Récit : À la recherche du maharaja perdu

30/08/2022 Par acomputer 440 Vues

Récit : À la recherche du maharaja perdu

Il était là, flottant un peu à l’écart, dans le salon d’honneur du Grand Palais. Autour de lui, les milliers de carats de la plus impressionnante collection de bijoux au monde – celle des émirs du Qatar, les Al-Thani – exposée à Paris au printemps 2017 : trésors indiens, ornements de turbans et bracelets de cheville en or et diamants, émeraudes gravées de versets du Coran, épées et dagues d’appa­rat... Et là, un jeune homme me fixait. Assis sur un sofa blanc et coiffé d’un turban parme, arbo­rant simplement un double rang de perles et deux diamants de la taille d’un œuf chacun, le maharaja d’Indore – comme le précisait le carton – semblait flotter dans la pénombre et regarder tout ça de haut, l’air de dire : « N’en jetez plus. »
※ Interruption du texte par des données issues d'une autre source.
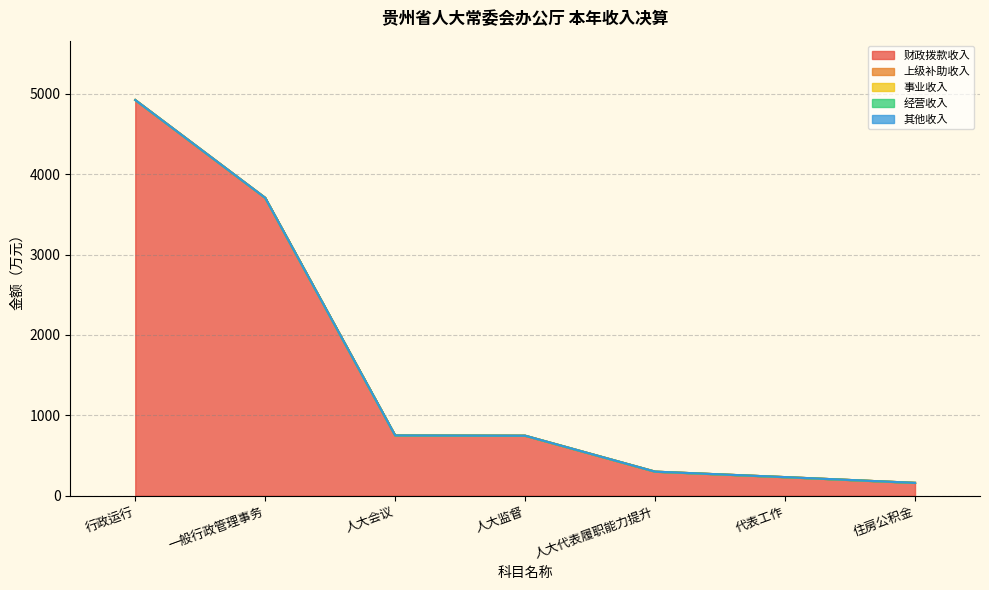

True or false: 上级补助收入 has a value of 0.0 at 住房公积金.

True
Le tableau date de 1933. Il est signé Bertrand Boutet de Monvel, peintre mondain et illustrateur de mode. Vendue aux enchères en avril  2016, la toile s’était envolée à plus de 2 millions d’euros, explosant toutes les estimations. Visiblement, je n’étais pas le seul à qui Yeshwant Rao Holkar II avait tapé dans l’œil : Man Ray et Saint Laurent, Harry Winston, Brancusi, Eileen Gray, la fine fleur des arts décoratifs, Henri-Pierre Roché (l’auteur de *Jules et Jim),*Richard Avedon et un richissime émir ­esthète n’allaient pas tarder à trouver leur place dans une galaxie délirante d’élégance, d’avant-gardisme et de moyens insensés.

Stéphane-Jacques Addade, auteur de la biographie de référence sur Boutet de Monvel, a été le premier à me le confirmer. Les dessins préparatoires et les maquettes du peintre tapissent son élégant appartement, proche du parc Monceau. Il me fait découvrir une autre toile, de 1929, qui représente le maharaja en habit du soir, ainsi que deux portraits de son épouse, une beauté adolescente à enflammer Hollywood. « Les tableaux en vêtements de céré­mo­nie ont été exposés à New York en 1934 chez Wildenstein. Le public a été délirant ; la file d’attente, insensée. La jeunesse du couple, le précisionnisme de Boutet de Monvel, l’exotisme soft... tout a fait sensation, m’explique-t-il. Ce qui est étonnant, c’est la justesse des choix du maharaja, sa dimension visionnaire. Il a beau avoir à peine 20 ans, tous ses choix semblent être bons. »

Récit : À la recherche du maharaja perdu

Comment ce jeune homme venu du continent indien a-t-il atterri dans l’atelier du peintre, au fond d’un passage du VIIe arron­dis­sement ? « Le maharaja d’Indore est l’archétype du dandy oriental, plus encore que les autres maharajas qui, à l’époque, fréquentaient Paris, la ville où la jet-set du monde entier se retrouvait », soutient Béatrice de Plinval. Ancienne direc­trice du patrimoine de Chaumet, cette experte des ­arcanes­ de la place Vendôme (on susurre même qu’elle aurait les clés de la colonne) a accepté de me recevoir pour parler des deux diamants du tableau. Mon impression était juste : ces pierres sont bien passées par les ateliers du joaillier­. Alors que nous traversons le salon classé du premier étage, je lui demande comment on recevait, à l’époque, ce genre de personnages. « Exactement de la même manière que nous vous recevons », s’amuse-t-elle. Elle revient sur les premiers voyages de Joseph Chaumet en Inde en 1910, les richis­simes maharajas de Baroda et de Kapur­thala qui firent la fortune des joailliers pari­siens, sur leur préférence pour le champagne Veuve Cliquot... Puis, preuves photographiques à l’appui, elle me raconte ­comment les « poires d’Indore », ces deux diamants de Golconde d’environ 47 carats chacun, ont été montées chez Chaumet en 1913 pour Tukoji, le père de notre maharaja. Les commandes au nom du « maharaja d’Indore » s’échelonnent sur une vingtaine d’années, sans qu’il soit toujours possible de distinguer s’il s’agit du père ou du fils. Parisiens plus ou moins intermittents, les deux hommes se ressemblaient d’ailleurs beaucoup. Tandis que je lui fais part de ma confusion, Béatrice de Plinval suggère de rencontrer « Richard ». Richard ? « Oui, le prince Richard Holkar, le fils du maharaja du tableau. C’est un très bon ami, un homme qui vit entre Paris, les États-Unis et Maheshwar, le berceau de la dynastie. S’il vient, je vous préviendrai. Nous boirons une coupe de champagne. » Arrivé avec un maharaja et deux diamants en tête, je repars avec trois générations et des images de dizaines de bijoux.